How long is a piece of string? Yes, insulation resistance can go all over the shop with sheathed elements. I agree with the 0.3MΩ as an attainable limit but it's a bit of a last resort. Good elements that have been baked out should be able to do better than that.
the cooker tested 0.15M ohms N - E
As
@timhoward suggests, N-E (or L-E) is not an ideal test for an appliance, at least at 500V. Always IR test appliances as a PAT instrument would, with line and neutral connected together, to avoid any of the test voltage appearing between L & N if there is leakage from one side to earth only. In many situations it wouldn't matter as there is resistive load between L & N to collapse the test voltage, but if the only load is a small electronic control / timer module, test voltage escaping via leakage could cause damage.
Is 0.15MΩ dangerous though? E.g. by causing earth leakage? Let's suppose the elements are switched / controlled in the line side only and the leakage is entirely from the elements. The element resistance itself is absolutely negligible to the IR test, so by measuring to the neutral you will read all the leakage from both the line and neutral ends of the elements in parallel (it's likely to be at the ends.) If it's the same at both ends, we might suppose there's 0.3MΩ at the line ends and 0.3MΩ at the neutral. Connected to 230V with all elements on, that would result in an earth leakage of 230/0.3M = 0.77mA so really quite a trivial amount if the IR remained at that level.
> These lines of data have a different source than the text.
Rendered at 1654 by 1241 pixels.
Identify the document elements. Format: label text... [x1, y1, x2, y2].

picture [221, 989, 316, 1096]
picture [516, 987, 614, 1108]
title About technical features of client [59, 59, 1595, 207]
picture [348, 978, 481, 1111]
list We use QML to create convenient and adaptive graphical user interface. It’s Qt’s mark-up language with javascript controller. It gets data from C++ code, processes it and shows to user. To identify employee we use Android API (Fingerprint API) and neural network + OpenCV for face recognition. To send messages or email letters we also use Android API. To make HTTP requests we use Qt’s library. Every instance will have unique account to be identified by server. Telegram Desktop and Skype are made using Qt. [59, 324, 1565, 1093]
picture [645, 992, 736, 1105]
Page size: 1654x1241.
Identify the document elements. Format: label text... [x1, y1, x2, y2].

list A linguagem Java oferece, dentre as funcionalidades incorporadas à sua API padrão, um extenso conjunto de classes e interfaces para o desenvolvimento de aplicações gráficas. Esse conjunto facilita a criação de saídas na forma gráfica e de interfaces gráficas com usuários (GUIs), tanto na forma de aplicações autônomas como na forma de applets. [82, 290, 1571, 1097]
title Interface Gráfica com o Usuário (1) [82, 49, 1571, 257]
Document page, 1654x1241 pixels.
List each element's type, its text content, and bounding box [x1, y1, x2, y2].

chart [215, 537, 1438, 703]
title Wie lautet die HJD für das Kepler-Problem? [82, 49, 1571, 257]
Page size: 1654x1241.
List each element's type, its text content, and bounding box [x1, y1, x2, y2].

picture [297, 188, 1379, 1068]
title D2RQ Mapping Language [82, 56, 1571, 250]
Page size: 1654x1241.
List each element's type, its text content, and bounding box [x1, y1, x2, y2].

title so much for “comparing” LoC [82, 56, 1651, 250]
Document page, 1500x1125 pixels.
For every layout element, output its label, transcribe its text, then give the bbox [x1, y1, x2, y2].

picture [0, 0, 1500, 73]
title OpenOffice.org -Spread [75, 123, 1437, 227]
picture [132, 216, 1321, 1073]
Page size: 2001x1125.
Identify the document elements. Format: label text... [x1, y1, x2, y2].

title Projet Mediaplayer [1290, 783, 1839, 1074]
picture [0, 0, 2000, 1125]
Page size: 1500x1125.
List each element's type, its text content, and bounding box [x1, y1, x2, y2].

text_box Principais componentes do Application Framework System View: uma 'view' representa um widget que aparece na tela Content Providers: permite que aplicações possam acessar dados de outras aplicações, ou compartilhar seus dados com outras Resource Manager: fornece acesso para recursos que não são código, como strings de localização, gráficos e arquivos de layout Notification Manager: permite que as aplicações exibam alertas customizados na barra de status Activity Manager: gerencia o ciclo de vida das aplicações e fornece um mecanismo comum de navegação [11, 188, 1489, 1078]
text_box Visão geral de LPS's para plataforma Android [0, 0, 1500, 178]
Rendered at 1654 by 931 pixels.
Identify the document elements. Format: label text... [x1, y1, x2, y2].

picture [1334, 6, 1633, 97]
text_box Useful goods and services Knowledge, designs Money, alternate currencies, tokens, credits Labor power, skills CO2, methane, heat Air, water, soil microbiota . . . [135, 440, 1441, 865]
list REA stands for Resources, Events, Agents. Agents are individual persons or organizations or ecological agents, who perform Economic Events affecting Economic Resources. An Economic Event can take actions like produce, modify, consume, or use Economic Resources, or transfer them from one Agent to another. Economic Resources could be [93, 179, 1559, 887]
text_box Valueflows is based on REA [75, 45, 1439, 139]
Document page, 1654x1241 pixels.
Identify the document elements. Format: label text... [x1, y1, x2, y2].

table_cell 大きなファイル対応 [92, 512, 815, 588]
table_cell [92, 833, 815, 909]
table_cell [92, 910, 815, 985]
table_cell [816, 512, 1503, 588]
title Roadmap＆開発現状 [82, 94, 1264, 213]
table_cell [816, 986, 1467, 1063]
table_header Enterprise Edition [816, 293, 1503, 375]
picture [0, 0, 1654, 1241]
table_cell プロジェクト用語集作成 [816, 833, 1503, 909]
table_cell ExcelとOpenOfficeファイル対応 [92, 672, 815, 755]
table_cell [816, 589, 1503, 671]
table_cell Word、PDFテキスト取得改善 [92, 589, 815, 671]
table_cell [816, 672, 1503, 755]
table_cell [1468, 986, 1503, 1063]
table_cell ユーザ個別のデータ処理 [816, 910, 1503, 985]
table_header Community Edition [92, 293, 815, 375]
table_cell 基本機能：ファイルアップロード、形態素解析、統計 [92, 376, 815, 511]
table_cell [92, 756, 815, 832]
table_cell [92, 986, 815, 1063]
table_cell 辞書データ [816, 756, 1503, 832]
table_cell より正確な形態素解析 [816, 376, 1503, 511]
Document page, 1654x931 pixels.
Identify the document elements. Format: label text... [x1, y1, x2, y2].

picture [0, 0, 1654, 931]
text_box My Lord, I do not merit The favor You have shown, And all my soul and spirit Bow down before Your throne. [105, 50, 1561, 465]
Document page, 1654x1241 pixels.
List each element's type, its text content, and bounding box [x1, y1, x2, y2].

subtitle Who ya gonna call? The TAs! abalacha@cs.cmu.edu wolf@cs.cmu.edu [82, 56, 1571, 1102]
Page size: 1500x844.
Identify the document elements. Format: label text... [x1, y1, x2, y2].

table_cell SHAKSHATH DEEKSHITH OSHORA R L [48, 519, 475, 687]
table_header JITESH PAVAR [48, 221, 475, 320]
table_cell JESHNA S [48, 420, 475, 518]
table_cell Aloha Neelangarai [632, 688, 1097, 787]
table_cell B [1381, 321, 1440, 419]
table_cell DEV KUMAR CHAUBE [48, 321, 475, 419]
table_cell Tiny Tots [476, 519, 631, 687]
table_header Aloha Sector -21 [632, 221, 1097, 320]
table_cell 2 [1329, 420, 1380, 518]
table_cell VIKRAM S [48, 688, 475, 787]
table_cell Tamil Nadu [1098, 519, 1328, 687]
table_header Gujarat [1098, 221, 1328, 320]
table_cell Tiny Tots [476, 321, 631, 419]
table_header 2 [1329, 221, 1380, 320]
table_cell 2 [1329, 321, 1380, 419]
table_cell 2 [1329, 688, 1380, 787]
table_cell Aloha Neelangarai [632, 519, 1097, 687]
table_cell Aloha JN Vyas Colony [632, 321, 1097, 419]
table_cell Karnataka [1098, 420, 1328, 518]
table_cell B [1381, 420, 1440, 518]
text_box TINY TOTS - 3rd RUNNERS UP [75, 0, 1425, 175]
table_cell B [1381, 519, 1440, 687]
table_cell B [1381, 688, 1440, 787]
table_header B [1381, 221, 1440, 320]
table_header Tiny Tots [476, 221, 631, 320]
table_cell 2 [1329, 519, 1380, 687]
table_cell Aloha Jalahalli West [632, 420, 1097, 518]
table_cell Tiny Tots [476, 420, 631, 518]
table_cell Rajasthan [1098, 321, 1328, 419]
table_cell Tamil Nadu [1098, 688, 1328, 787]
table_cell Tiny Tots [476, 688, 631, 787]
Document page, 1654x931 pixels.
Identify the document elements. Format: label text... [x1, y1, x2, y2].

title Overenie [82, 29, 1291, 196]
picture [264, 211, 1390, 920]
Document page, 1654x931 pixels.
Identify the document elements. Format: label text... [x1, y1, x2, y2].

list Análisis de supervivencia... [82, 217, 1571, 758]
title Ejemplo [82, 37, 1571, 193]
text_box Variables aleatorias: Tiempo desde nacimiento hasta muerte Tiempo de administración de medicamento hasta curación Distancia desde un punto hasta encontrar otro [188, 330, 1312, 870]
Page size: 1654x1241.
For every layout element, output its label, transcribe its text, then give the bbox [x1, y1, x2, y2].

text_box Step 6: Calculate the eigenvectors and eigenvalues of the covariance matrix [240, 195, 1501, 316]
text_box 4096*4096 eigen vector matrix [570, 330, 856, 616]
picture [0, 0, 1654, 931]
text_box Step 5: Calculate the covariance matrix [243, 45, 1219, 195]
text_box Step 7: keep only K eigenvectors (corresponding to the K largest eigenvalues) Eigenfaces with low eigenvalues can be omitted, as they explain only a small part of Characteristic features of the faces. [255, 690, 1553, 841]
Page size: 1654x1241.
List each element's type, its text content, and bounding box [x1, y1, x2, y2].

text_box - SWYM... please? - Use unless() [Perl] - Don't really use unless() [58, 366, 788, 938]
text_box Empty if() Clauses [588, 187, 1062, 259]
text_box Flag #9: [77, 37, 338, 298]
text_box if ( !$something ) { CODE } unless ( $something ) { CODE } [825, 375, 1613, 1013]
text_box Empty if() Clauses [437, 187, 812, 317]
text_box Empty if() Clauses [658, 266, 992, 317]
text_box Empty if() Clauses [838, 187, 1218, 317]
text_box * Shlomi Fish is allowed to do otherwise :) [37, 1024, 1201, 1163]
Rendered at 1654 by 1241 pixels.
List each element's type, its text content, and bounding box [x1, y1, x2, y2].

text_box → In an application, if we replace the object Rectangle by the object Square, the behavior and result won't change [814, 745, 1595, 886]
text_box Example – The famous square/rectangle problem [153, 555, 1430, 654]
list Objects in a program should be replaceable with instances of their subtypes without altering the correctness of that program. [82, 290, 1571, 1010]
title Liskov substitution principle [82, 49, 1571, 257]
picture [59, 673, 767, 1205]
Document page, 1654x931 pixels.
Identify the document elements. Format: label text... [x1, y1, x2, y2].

But this brings us to the crux of IR testing: A marginally low reading doesn't usually cause danger in itself through earth leakage, but as a diagnostic it points towards a defect that might become more dangerous over time, or be dangerous in other ways (such as rodent damage to a cable that doesn't leak much to earth but has exposed live copper.) So then we have to consider whether the 0.15MΩ is suggestive of such a defect in a cooker. If some elements haven't been used for a while and have collected some moisture, then possibly not. If they have all been in regular and recent use then that justification doesn't really apply, it's a bit too low and unless it recovered to a high value after brief heating, I would consider it faulty. We've no proof that the low IR is caused by the elements - it could be charred wiring that has been pressed against a hot surface where it shouldn't be - but 98% of the time it will turn out to be the elements.
So, it's a bit of an awkward one to argue with a customer. The resistance reading itself is on the cusp in the event that the elements were not all baked out before testing. Then you have to consider the distinction between technical failure, potentially dangerous and actually dangerous. The best one could do is point at the 0.3MΩ threshold and suggest that by 'potentially dangerous' what you mean is that it requires baking and re-testing, and in the event that it doesn't improve at least beyond that threshold, the cause is by no means certainly the elements and requires investigation before you can declare it safe.
Back in early 1990s when I was overseeing hundreds of schools having their first ever PAT / ISITEE, the Baby Belling portable cookers that hadn't been used for ages failed consistently due to moisture. Most schools wanted to keep them even if they only saw occasional use, and we found that by buying new elements in bulk and getting a hefty discount, it was quicker and cheaper to change them on spec than to fiddle around testing, baking, retesting. They used to send the cookers back to the workshop and I got very adept at changing them. Even while offering an excellent rate for the service 40% lower than any competitor, if I did them myself I could earn more per hour turning those cookers around than pretty much anything else I've ever done on the tools.